Question 6: What value has been most important to the success of your company?

Patience has been the key for us, as growing an international start-up with no prior business experience has meant long hours, many small setbacks and plenty of learning. There is no right answer on how to grow a fulfilling, successful project and you have to be ready constantly for dents to your confidence, re-alignment of your expectations, and unexpected new challenges. We have made plenty of mistakes along the way as we’ve tried to gauge what kind of people we need on our team, how to focus our time, what culture our office should have, and how to best engage with all of our Gotoco’ers. What we’ve had to realise as we’ve grown is that there is no point at which you can say you’ve made it, and we need to enjoy any small moments of achievement, especially happy feedback from Gotoco’ers, and not let the minor setbacks consume our lives, as running your own project can so easily do.

Question 7: What are your plans for the future?

Now that we have been operating for several years and are more sustainable, we’re excited to start new projects over the coming year. We are working with our alumni network, which includes many Fung Scholars, to provide more career development pathways in education, non-profits and China-related careers. This year, we are focussing on developing synergies through partnerships with a variety of really important organisations. We have begun a partnership with Insight Outreach this year (disclosure: I am delighted to have become part of their board), a charity focused on university outreach, to allow our alumni to develop their skills further while supporting underprivileged school children in the UK to apply to top universities. Their flagship programme, the Oxford Mentorship Scheme, aimed to help students from underperforming state schools get into Oxford—in the last intake about 50% of their mentees got in, which is greatly beyond the national average for those schools. We are also initiating a collaboration with SupChina to bring our alumni into a large global community of China-watchers. In China, we’re delighted to be working with the Confucius Institute to create more cultural exchange projects, while also aiming to develop new local government projects to make programmes more accessible to rural children, using curricula that we have developed in-house.
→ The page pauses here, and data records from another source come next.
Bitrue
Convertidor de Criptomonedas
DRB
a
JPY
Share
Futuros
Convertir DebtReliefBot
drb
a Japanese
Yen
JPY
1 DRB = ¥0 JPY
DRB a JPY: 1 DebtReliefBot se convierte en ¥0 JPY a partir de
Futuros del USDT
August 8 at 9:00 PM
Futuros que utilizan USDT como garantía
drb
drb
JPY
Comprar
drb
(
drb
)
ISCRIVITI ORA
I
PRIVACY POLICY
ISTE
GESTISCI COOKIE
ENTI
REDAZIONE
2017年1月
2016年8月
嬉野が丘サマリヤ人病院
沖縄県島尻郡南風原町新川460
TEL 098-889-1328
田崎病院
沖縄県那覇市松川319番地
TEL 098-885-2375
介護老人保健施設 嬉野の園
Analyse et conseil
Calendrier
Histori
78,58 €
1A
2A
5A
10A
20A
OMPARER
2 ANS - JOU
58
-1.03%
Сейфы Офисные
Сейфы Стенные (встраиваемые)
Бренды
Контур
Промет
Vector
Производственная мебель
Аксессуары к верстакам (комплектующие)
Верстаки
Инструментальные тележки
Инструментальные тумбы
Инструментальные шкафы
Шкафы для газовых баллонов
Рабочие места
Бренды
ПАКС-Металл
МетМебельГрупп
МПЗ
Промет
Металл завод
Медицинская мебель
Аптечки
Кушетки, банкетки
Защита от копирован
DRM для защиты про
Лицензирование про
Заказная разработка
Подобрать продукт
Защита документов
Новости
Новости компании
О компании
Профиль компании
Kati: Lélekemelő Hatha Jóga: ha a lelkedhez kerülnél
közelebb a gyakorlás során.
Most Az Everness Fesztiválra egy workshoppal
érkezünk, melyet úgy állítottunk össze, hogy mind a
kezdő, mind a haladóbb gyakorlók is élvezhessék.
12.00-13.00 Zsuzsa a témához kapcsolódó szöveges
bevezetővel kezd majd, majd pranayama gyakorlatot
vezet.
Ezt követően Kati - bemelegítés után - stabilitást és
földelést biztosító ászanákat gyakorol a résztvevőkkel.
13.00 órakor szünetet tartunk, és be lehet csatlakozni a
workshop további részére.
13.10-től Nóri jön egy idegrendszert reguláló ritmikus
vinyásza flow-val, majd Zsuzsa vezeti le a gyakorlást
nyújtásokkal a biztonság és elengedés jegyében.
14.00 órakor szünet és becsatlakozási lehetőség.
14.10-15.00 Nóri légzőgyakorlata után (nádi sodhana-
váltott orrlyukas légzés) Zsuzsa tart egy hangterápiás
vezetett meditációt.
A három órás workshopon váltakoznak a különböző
Further to this, we are currently developing a new China intro course with our Professor from when we studied at Oxford. This will be an in-depth but accessible course about Chinese history, society and culture to give students a lens through which to view China when they come here in the summer. We want to give everyone coming with us a good grounding in understanding China so that they can make the most of their time here, and pierce through some common misconceptions. We will welcome over 1,000 university students to China in summer 2020, and we want to ensure that everyone has as enriching and fun an experience as possible and can become part of a large network of like-minded China watchers on their return home.
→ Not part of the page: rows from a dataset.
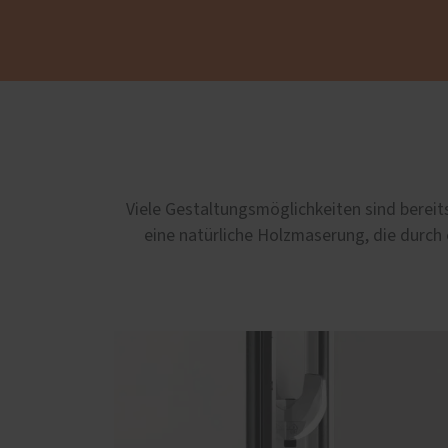
Viele Gestaltungsmöglichkeiten sind bereit
eine natürliche Holzmaserung, die durch 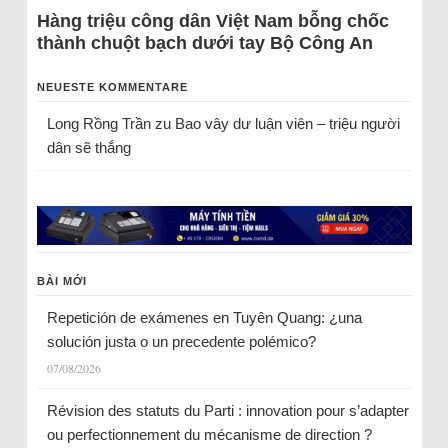
Hàng triệu công dân Việt Nam bỗng chốc
thành chuột bạch dưới tay Bộ Công An
NEUESTE KOMMENTARE
Long Rồng Trần
zu
Bao vây dư luận viên – triệu người
dân sẽ thắng
BÀI MỚI
Repetición de exámenes en Tuyên Quang: ¿una
solución justa o un precedente polémico?
07/08/2026
Révision des statuts du Parti : innovation pour s’adapter
ou perfectionnement du mécanisme de direction ?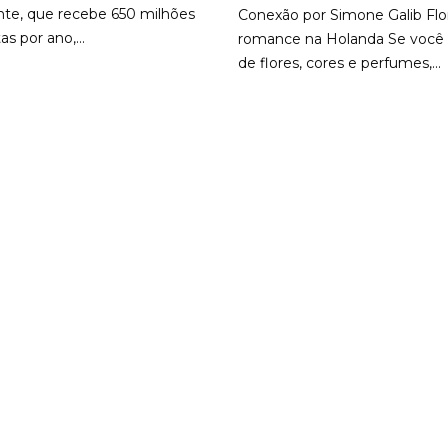
nte, que recebe 650 milhões
Conexão por Simone Galib Flo
as por ano,...
romance na Holanda Se você
de flores, cores e perfumes,...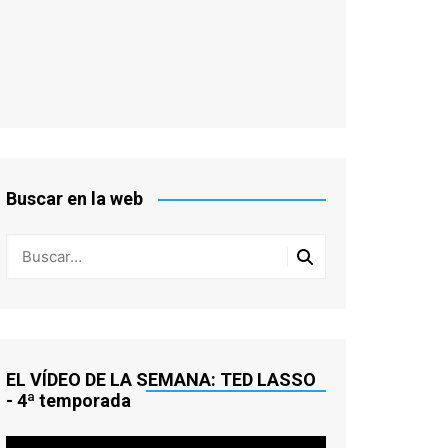
Buscar en la web
EL VÍDEO DE LA SEMANA: TED LASSO
- 4ª temporada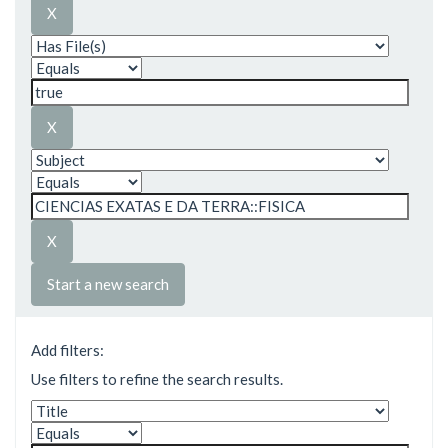
Start a new search
Add filters:
Use filters to refine the search results.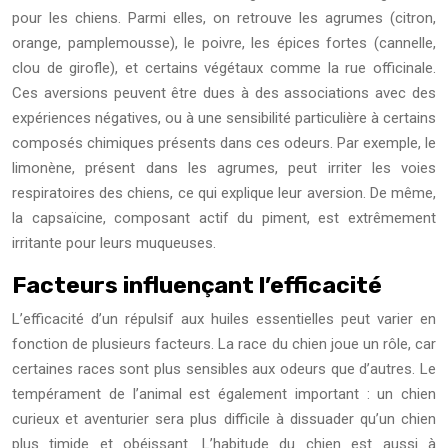
pour les chiens. Parmi elles, on retrouve les agrumes (citron,
orange, pamplemousse), le poivre, les épices fortes (cannelle,
clou de girofle), et certains végétaux comme la rue officinale.
Ces aversions peuvent être dues à des associations avec des
expériences négatives, ou à une sensibilité particulière à certains
composés chimiques présents dans ces odeurs. Par exemple, le
limonène, présent dans les agrumes, peut irriter les voies
respiratoires des chiens, ce qui explique leur aversion. De même,
la capsaïcine, composant actif du piment, est extrêmement
irritante pour leurs muqueuses.
Facteurs influençant l’efficacité
L’efficacité d’un répulsif aux huiles essentielles peut varier en
fonction de plusieurs facteurs. La race du chien joue un rôle, car
certaines races sont plus sensibles aux odeurs que d’autres. Le
tempérament de l’animal est également important : un chien
curieux et aventurier sera plus difficile à dissuader qu’un chien
plus timide et obéissant. L’habitude du chien est aussi à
Question 8: Thanks very much for your comments today, do you have any final words to say about your time with the Fung Foundation?
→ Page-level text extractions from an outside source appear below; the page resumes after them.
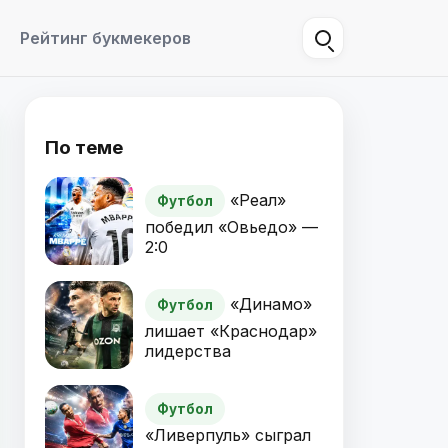
Рейтинг букмекеров
По теме
«Реал»
Футбол
победил «Овьедо» —
2:0
«Динамо»
Футбол
лишает «Краснодар»
лидерства
Футбол
«Ливерпуль» сыграл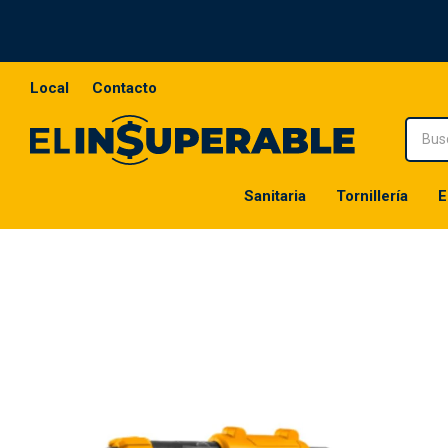
Local
Contacto
Sanitaria
Tornillería
E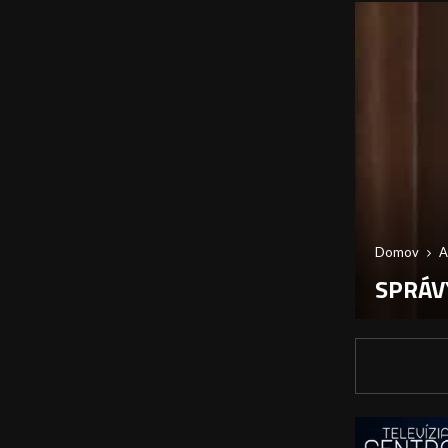
Domov
A
SPRÁVY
We’re still very grateful for the base that the Fung Scholarship gave us on our year abroad, and hope that our projects help indirectly to further the Foundation’s goals. My colleague Danny was delighted to meet with the Foundation’s leadership earlier this month in Hong Kong to discuss ways to contribute more to the community of scholars in the UK; we are excited about various ventures that could contribute to this goal, so watch this space! We’re always very pleased to engage with the community and hope that we’ll have the opportunity to collaborate with more Fung Scholars over the coming years. We’re also considering launching an incubator for promising social enterprise start-ups for the summer vacation 2020, and welcome applications from Fung Scholars around the world!